I don't know what that Prius driver had going on in her own life, but I think she could have managed a few seconds wait time to allow a young mother a little less stress to an already stressful event.

So when I did finally get my car going, and make my way out of the parking lot and on to surface street, it was amidst utterly raw weeping. Christian offered to take the wheel, but I refused. I refused in part because I did not want to move from that spot. I did not want to get out of the car. I could not take my hands from the wheel, so instead, I wept. I sobbed until my throat hurt - until the sound was impossible, until it refused to claw from my throat. The tears continued to flow from my swollen eyes. I would sniff. I would take a few gasping breaths, and this was enough to allow that wracking sound from my throat again.

I cried so hard, so long, I started to cough. I started to choke. I calmed enough to breathe. I wept some more. I wept the entire drive to my in-laws' house.

"If anyone makes any kind of comment to me, I cannot be held responsible for what I will say back. I cannot!" I said as I turned down their street. Christian nodded.

"Okay. I understand. Just go straight to the guest room. It's fine."

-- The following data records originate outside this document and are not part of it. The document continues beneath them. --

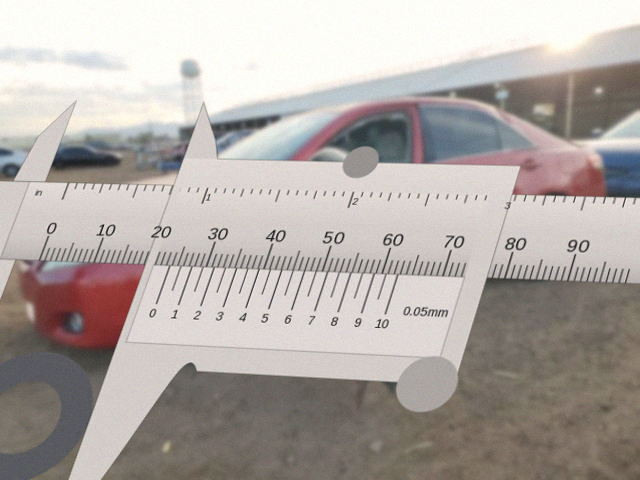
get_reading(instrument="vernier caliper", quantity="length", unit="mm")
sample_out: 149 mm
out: 23.6 mm
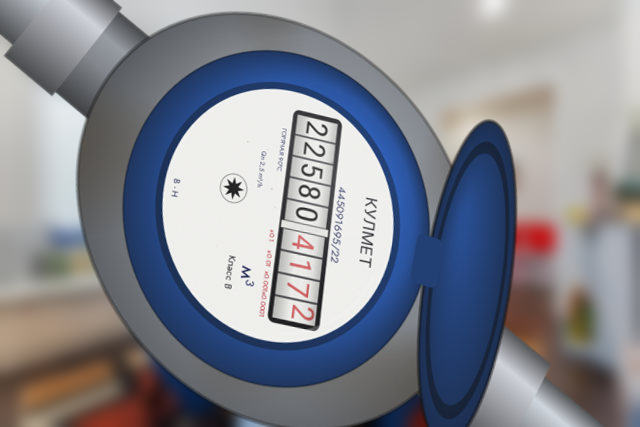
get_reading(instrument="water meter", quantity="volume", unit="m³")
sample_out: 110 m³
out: 22580.4172 m³
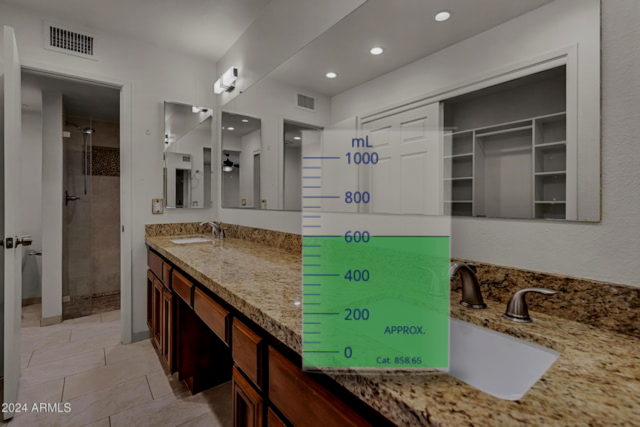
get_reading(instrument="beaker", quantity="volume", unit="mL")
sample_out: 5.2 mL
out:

I parked the car. I wiped salt from my cheeks - just salt tracks because of the drought. I got out, not looking back, not thinking. I went straight to the guest room where our son takes his nap. Christian laid him down beside me, whimpering and half asleep from the car ride.

As I lay there, nursing my sleepy toddler, I breathed deeply, my limbs trembling.

I can't handle anything else. I can't. I need a break - I need to catch a break. I don't have anything left. No patience. No resources. No stamina. I am running on empty. I am bare. I am raw. I don't know what I will do if something else happens. I don't know what else I can do besides what I am doing.

So I write this, raising my hands up, empty and asking...help me.